What to produce
Report each line of the entries below that contains the word "مثبت".

(Material for this exercise begins)

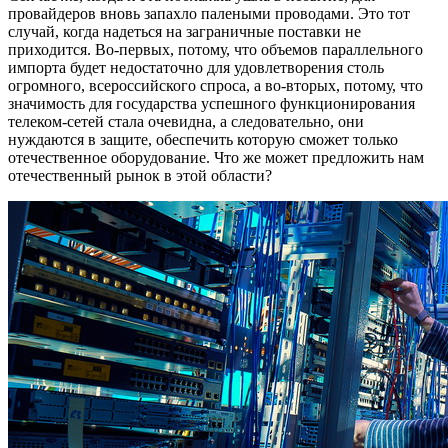
провайдеров вновь запахло палеными проводами. Это тот
случай, когда надеться на заграничные поставки не
приходится. Во-первых, потому, что объемов параллельного
импорта будет недостаточно для удовлетворения столь
огромного, всероссийского спроса, а во-вторых, потому, что
значимость для государства успешного функционирования
телеком-сетей стала очевидна, а следовательно, они
нуждаются в защите, обеспечить которую сможет только
отечественное оборудование. Что же может предложить нам
отечественный рынок в этой области?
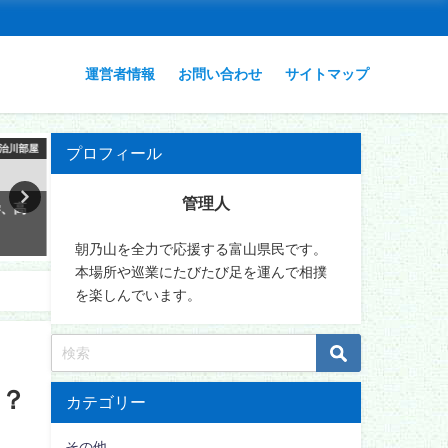
運営者情報
お問い合わせ
サイトマップ
治川部屋
安治川部屋
プロフィール
管理人
学、高
安青錦の背中と肩のあざはタト
藤凌駕はハーフ!父と母、兄
ゥー?それともただの傷跡?
家族まとめ!
朝乃山を全力で応援する富山県民です。
2026年1月16日
2026年3月5日
本場所や巡業にたびたび足を運んで相撲
を楽しんでいます。
？
カテゴリー
その他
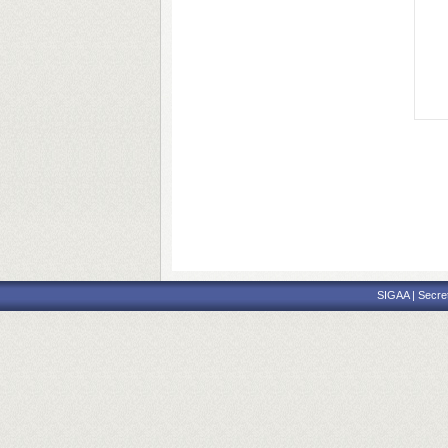
SIGAA | Secre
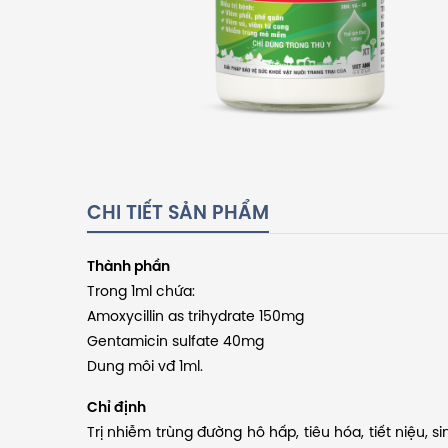
CHI TIẾT SẢN PHẨM
Thành phần
Trong 1ml chứa:
Amoxycillin as trihydrate 150mg
Gentamicin sulfate 40mg
Dung môi vđ 1ml.
Chỉ định
Trị nhiễm trùng đường hô hấp, tiêu hóa, tiết niệu, 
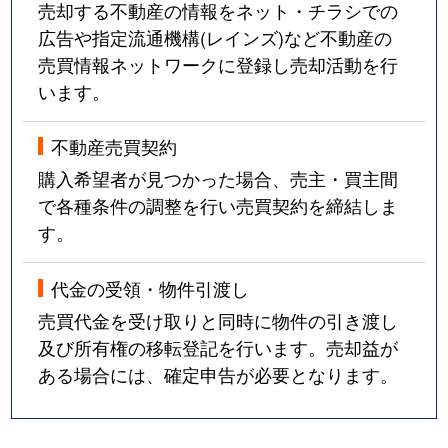
売却する不動産の情報をネット・チラシでの
広告や指定流通機構(レインズ)など不動産の
売買情報ネットワークに登録し売却活動を行
います。
不動産売買契約
購入希望者が見つかった場合、売主・買主間
で各種条件の調整を行い売買契約を締結しま
す。
代金の受領・物件引渡し
売買代金を受け取りと同時に物件の引き渡し
及び所有権の移転登記を行います。売却益が
ある場合には、確定申告が必要となります。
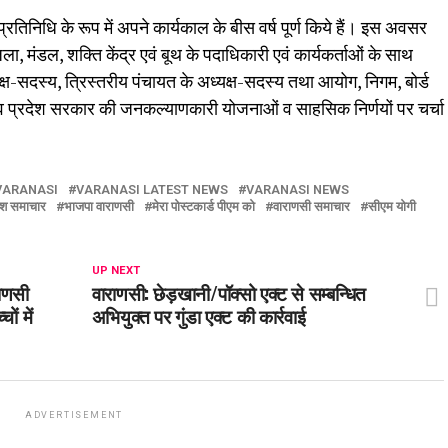
्रतिनिधि के रूप में अपने कार्यकाल के बीस वर्ष पूर्ण किये हैं। इस अवसर
 जिला, मंडल, शक्ति केंद्र एवं बूथ के पदाधिकारी एवं कार्यकर्ताओं के साथ
्ष-सदस्य, त्रिस्तरीय पंचायत के अध्यक्ष-सदस्य तथा आयोग, निगम, बोर्ड
 व प्रदेश सरकार की जनकल्याणकारी योजनाओं व साहसिक निर्णयों पर चर्चा
VARANASI
VARANASI LATEST NEWS
VARANASI NEWS
श समाचार
भाजपा वाराणसी
मेरा पोस्टकार्ड पीएम को
वाराणसी समाचार
सीएम योगी
UP NEXT
राणसी
वाराणसी: छेड़खानी/पॉक्सो एक्ट से सम्बन्धित
ों में
अभियुक्त पर गुंडा एक्ट की कार्रवाई
ADVERTISEMENT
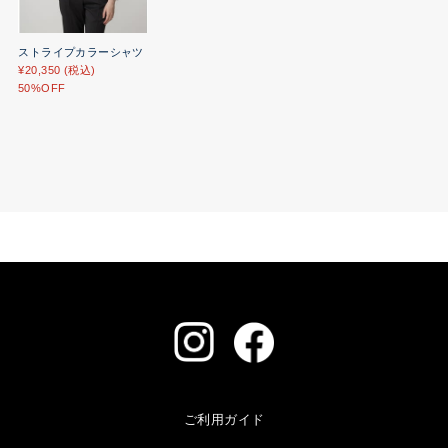
ストライプカラーシャツ
¥20,350 (税込)
50%OFF
ご利用ガイド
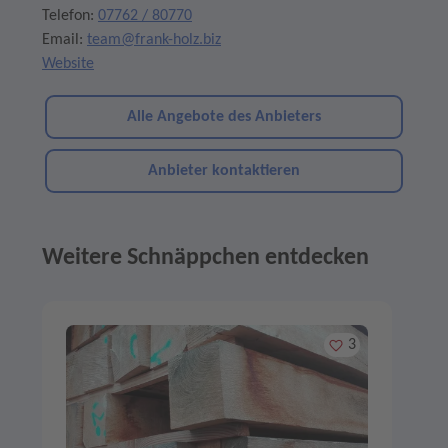
Telefon:
07762 / 80770
Email:
team@frank-holz.biz
Website
Alle Angebote des Anbieters
Anbieter kontaktieren
Weitere Schnäppchen entdecken
Angebote im Slider
Merken
3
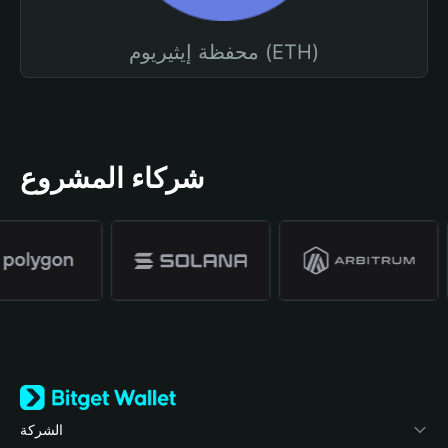
محفظة إيثيريوم (ETH)
شركاء المشروع
الشركة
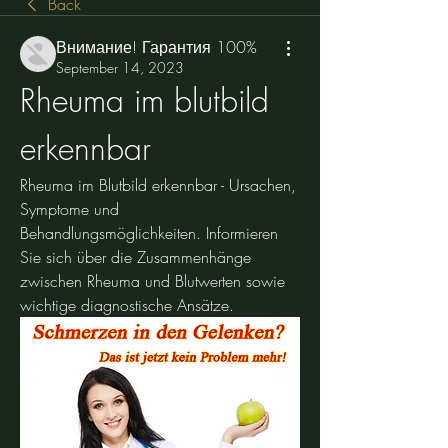
Back
Внимание! Гарантия 100%
September 14, 2023
Rheuma im blutbild 
erkennbar
Rheuma im Blutbild erkennbar - Ursachen, 
Symptome und 
Behandlungsmöglichkeiten. Informieren 
Sie sich über die Zusammenhänge 
zwischen Rheuma und Blutwerten sowie 
wichtige diagnostische Ansätze.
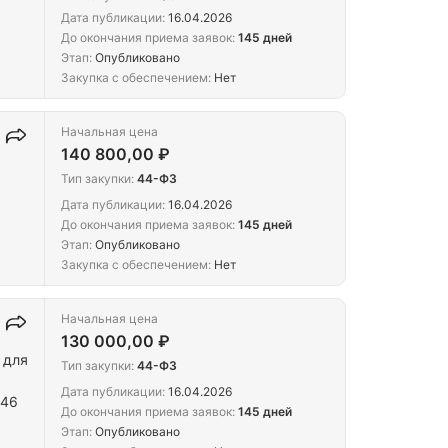
Дата публикации:
16.04.2026
До окончания приема заявок:
145 дней
Этап:
Опубликовано
Закупка с обеспечением:
Нет
Начальная цена
140 800,00 ₽
Тип закупки:
44-ФЗ
Дата публикации:
16.04.2026
До окончания приема заявок:
145 дней
Этап:
Опубликовано
Закупка с обеспечением:
Нет
Начальная цена
130 000,00 ₽
 для
Тип закупки:
44-ФЗ
Дата публикации:
16.04.2026
 46
До окончания приема заявок:
145 дней
Этап:
Опубликовано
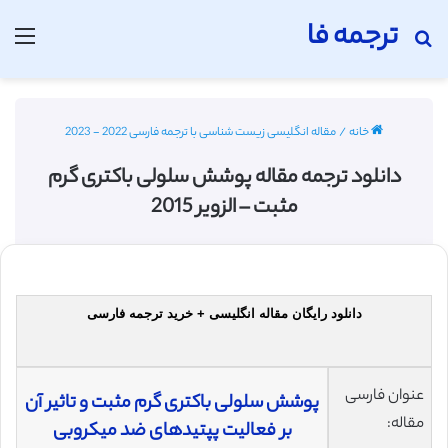
ترجمه فا
جستجو برای
منو
خانه
/
مقاله انگلیسی زیست شناسی با ترجمه فارسی 2022 - 2023
دانلود ترجمه مقاله پوشش سلولی باکتری گرم
مثبت – الزویر 2015
دانلود رایگان مقاله انگلیسی + خرید ترجمه فارسی
عنوان فارسی
پوشش سلولی باکتری گرم مثبت و تاثیر آن
مقاله:
بر فعالیت پپتیدهای ضد میکروبی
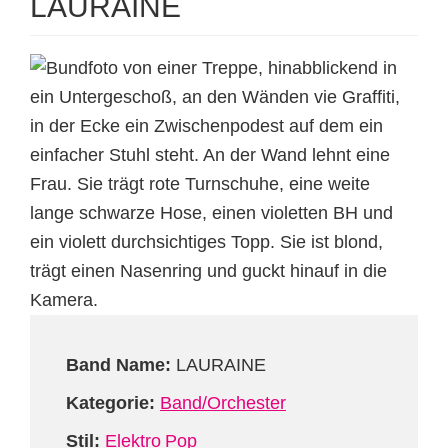
LAURAINE
Band Name:
LAURAINE
Kategorie:
Band/Orchester
Stil:
Elektro
Pop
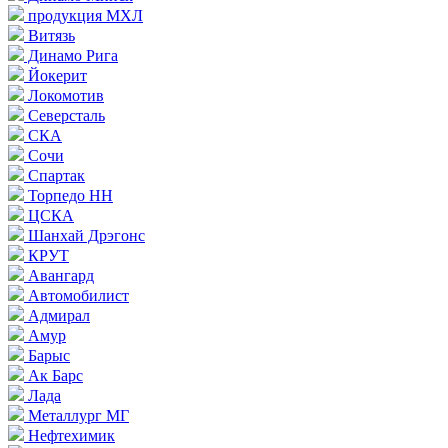
продукция МХЛ
Витязь
Динамо Рига
Йокерит
Локомотив
Северсталь
СКА
Сочи
Спартак
Торпедо НН
ЦСКА
Шанхай Дрэгонс
КРУТ
Авангард
Автомобилист
Адмирал
Амур
Барыс
Ак Барс
Лада
Металлург МГ
Нефтехимик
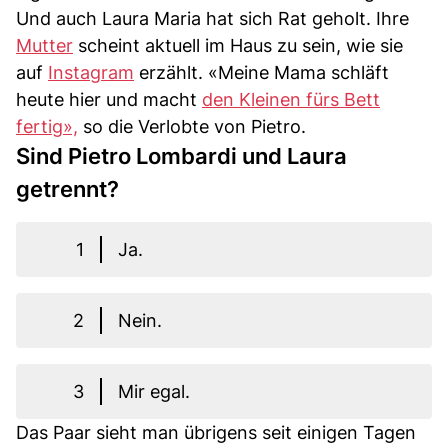
Und auch Laura Maria hat sich Rat geholt. Ihre
Mutter
scheint aktuell im Haus zu sein, wie sie
auf
Instagram
erzählt. «Meine Mama schläft
heute hier und macht
den Kleinen fürs Bett
fertig»,
so die Verlobte von Pietro.
Sind Pietro Lombardi und Laura
getrennt?
1
Ja.
2
Nein.
3
Mir egal.
Das Paar sieht man übrigens seit einigen Tagen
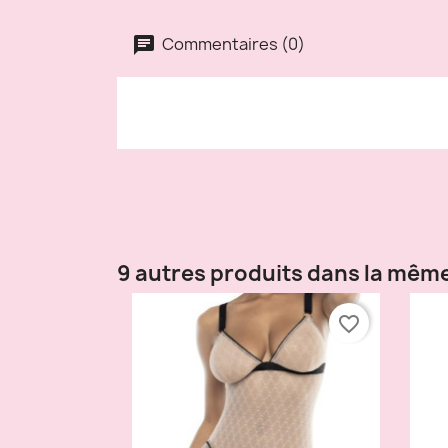
Commentaires (0)
9 autres produits dans la même
favorite_border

(Material for this exercise ends)

The completed task
مثبت – الزویر 2015
پوشش سلولی باکتری گرم مثبت و تاثیر آن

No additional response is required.